通过发布文献求助，成功后即可免费获取论文全文。去求助

来源期刊

IEEE Transactions on Computer-Aided Design of Integrated Circuits and Systems 工程技术-工程：电子与电气

CiteScore

5.60

自引率

13.80%

发文量

500

审稿时长

7 months

期刊介绍： The purpose of this Transactions is to publish papers of interest to individuals in the area of computer-aided design of integrated circuits and systems composed of analog, digital, mixed-signal, optical, or microwave components.
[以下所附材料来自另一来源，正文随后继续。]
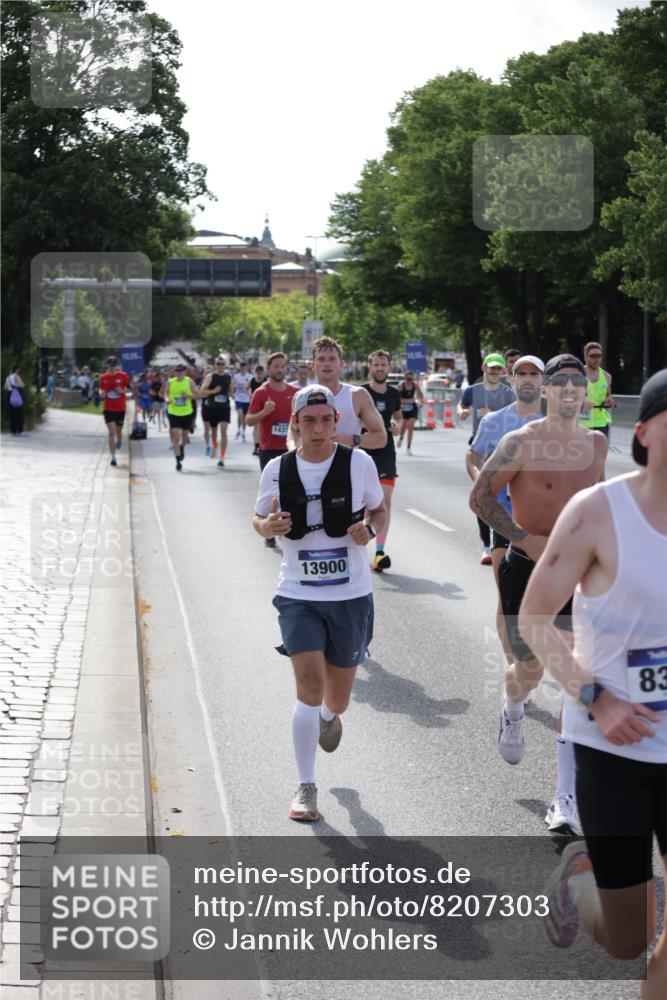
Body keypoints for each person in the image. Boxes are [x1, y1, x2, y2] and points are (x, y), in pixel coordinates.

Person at [518, 369, 667, 996]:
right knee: (630, 939)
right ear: (651, 430)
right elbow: (533, 619)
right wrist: (595, 697)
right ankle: (577, 883)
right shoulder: (599, 513)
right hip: (616, 752)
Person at [469, 354, 608, 835]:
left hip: (577, 575)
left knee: (574, 677)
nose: (570, 389)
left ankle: (564, 798)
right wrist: (523, 539)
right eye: (560, 382)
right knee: (528, 669)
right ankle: (512, 709)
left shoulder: (596, 444)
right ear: (545, 391)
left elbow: (603, 502)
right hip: (527, 568)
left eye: (578, 382)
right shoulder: (520, 442)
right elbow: (480, 498)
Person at [253, 385, 386, 822]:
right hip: (298, 593)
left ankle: (331, 715)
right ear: (295, 423)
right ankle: (306, 787)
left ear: (336, 422)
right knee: (308, 688)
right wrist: (267, 525)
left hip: (349, 594)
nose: (317, 429)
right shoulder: (277, 469)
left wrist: (369, 528)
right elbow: (258, 520)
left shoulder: (359, 463)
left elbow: (378, 511)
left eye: (325, 420)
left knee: (338, 698)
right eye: (308, 420)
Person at [466, 356, 544, 667]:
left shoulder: (557, 421)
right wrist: (483, 486)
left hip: (546, 521)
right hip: (504, 516)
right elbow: (473, 456)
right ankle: (514, 667)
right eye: (520, 374)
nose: (527, 379)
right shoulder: (494, 421)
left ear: (543, 381)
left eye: (533, 374)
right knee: (507, 597)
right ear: (511, 380)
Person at [460, 354, 516, 564]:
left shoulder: (509, 394)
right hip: (480, 445)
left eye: (498, 369)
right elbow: (462, 405)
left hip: (502, 447)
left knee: (505, 496)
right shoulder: (472, 391)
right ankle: (487, 545)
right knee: (482, 494)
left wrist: (492, 414)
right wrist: (463, 412)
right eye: (491, 368)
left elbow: (513, 414)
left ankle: (506, 539)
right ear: (484, 368)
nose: (494, 372)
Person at [247, 353, 297, 547]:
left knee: (291, 490)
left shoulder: (294, 392)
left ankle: (290, 526)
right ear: (269, 368)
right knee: (271, 491)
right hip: (268, 449)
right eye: (275, 366)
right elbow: (249, 421)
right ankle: (268, 529)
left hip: (291, 448)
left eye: (282, 366)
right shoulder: (261, 392)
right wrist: (264, 412)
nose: (279, 369)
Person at [361, 350, 402, 572]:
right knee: (366, 504)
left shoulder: (394, 393)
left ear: (388, 367)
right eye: (376, 365)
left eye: (383, 365)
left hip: (386, 452)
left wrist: (396, 425)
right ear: (370, 368)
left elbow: (398, 416)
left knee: (384, 501)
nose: (379, 368)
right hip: (364, 451)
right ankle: (360, 545)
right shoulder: (361, 393)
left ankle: (379, 552)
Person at [310, 335, 387, 452]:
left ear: (341, 364)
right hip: (312, 467)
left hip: (347, 467)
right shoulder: (302, 396)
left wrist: (351, 439)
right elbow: (293, 434)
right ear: (313, 365)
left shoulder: (357, 395)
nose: (327, 364)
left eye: (332, 359)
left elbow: (381, 438)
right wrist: (294, 448)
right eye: (321, 359)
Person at [165, 363, 198, 472]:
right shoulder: (170, 382)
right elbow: (165, 394)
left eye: (181, 371)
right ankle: (177, 461)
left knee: (184, 437)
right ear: (175, 372)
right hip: (173, 412)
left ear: (185, 372)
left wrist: (188, 396)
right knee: (175, 436)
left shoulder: (189, 381)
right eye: (177, 371)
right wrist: (167, 399)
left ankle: (182, 447)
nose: (179, 373)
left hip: (187, 412)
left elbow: (198, 395)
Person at [199, 358, 232, 466]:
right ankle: (214, 444)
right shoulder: (210, 377)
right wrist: (213, 391)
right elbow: (202, 391)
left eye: (222, 364)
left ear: (225, 365)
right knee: (213, 432)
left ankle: (222, 457)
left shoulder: (228, 377)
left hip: (224, 408)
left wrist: (232, 393)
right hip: (212, 408)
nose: (220, 366)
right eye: (218, 364)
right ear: (215, 365)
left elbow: (230, 391)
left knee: (223, 431)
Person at [99, 356, 130, 466]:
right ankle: (113, 457)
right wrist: (101, 392)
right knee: (111, 432)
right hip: (108, 408)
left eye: (113, 365)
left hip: (120, 408)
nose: (112, 367)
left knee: (118, 431)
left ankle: (120, 438)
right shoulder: (103, 377)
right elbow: (101, 388)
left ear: (116, 366)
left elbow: (128, 388)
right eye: (110, 365)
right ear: (107, 365)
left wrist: (122, 390)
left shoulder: (123, 376)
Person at [581, 341, 615, 439]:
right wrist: (582, 401)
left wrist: (609, 400)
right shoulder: (578, 375)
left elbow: (608, 395)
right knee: (583, 454)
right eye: (592, 356)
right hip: (583, 423)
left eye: (598, 356)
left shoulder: (607, 376)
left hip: (601, 423)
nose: (596, 359)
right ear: (586, 357)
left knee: (600, 454)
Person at [396, 372, 424, 454]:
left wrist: (420, 401)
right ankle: (401, 437)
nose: (410, 381)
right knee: (403, 426)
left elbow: (420, 395)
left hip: (412, 408)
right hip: (403, 408)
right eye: (408, 379)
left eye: (411, 379)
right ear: (405, 378)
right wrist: (404, 401)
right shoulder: (401, 386)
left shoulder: (415, 385)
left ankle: (408, 448)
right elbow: (396, 397)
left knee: (411, 426)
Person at [248, 364, 267, 455]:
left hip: (265, 405)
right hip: (255, 406)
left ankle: (262, 445)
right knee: (256, 426)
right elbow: (246, 388)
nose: (259, 375)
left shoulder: (266, 381)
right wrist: (251, 395)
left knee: (263, 426)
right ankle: (256, 446)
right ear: (255, 373)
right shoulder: (252, 381)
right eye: (258, 373)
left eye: (261, 373)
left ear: (263, 373)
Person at [4, 366, 26, 436]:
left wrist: (11, 388)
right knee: (19, 414)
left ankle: (13, 431)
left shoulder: (8, 377)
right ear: (17, 370)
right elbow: (21, 385)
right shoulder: (16, 376)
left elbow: (6, 387)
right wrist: (22, 384)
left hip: (10, 396)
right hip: (17, 395)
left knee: (12, 414)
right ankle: (20, 430)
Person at [232, 361, 251, 440]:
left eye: (245, 367)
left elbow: (251, 387)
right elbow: (233, 386)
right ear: (240, 368)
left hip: (247, 399)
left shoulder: (250, 376)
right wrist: (232, 394)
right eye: (242, 367)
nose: (243, 369)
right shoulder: (236, 376)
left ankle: (243, 432)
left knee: (244, 417)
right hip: (238, 398)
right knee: (239, 414)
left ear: (247, 368)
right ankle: (238, 429)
The aids include methods, models, algorithms, and man-machine interfaces for system-level, physical and logical design including: planning, synthesis, partitioning, modeling, simulation, layout, verification, testing, hardware-software co-design and documentation of integrated circuit and system designs of all complexities. Design tools and techniques for evaluating and designing integrated circuits and systems for metrics such as performance, power, reliability, testability, and security are a focus.